Caught a Rikki out to Orange Street for my dance lesson at nine. Brin took a day off work and picked me up at the hall. Two hours of very vigorous dance ending with jive, in the Cape Town heat - and I thought I really needed a shower to cool down and re-energise. So after a stop over at the flat we headed back into town to visit the newly enhanced South African Jewish Museum, and the Holocaust Centre. Amidst the photos and documentation of that awful stage of history, what sticks indelibly in the memory are the first hand testimonials of survivors, recorded on video.
From there we drove down to Plein Street to a shop that sells locally manufactured dance shoes and I finally found a pair of shoes that feels comfortable on both the right and left foot. A miracle. And with the conversion from rand to dollar a veritable steal.
Next stop was to check out the surf to see if Brin should get out his board but the sea was not right for that particular day so surfing was off the agenda. We arranged to visit Brin’s little grandchildren whom I had never seen.I collected the books that I got for then the other day as gifts and we drove up the mountainside to their house that has magnificent view of the ocean. Of course the kids were quite adorable.
On his way to work, Barry dropped me off at the Scout Hall for my dance class at 9. I was sitting on a bench trying to figure out the cell phone Carole had loaned me when Edwin arrived.He gave me a strict warning about never using the cell phone in the street or in an exposed environment. Apparently it is a very common occurrence that phones will be snatched out of one’s hands. Nice. And I was just beginning to feel a greater sense of security.
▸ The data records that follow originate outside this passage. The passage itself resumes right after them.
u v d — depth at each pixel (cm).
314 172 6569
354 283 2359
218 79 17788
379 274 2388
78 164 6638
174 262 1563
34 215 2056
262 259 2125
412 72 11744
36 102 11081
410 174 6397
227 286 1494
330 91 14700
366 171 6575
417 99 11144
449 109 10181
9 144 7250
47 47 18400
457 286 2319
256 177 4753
After class I phoned for a Rikki to pick me up at Carluccis, just down the road. They said 5 minutes. About 15 minutes later a Rikki pulled up across the road and someone got out.I assumed that this was the one I was waiting for (South African time being what it is) so when he pulled around in front of the restaurant, I got in. I was the only passenger. As we drove off the driver said to me “if your phone rings don’t answer it”. “Why?” says I, suddenly anxious. After Edwin’s dire warnings about always being aware of one’s surroundings had I unwittingly done something foolish and dangerous?Broken some unwritten law of Rikki riding? Was I about to be "taken for a ride" and disappear into the vast unknown beyond the local twenty rand fare zone?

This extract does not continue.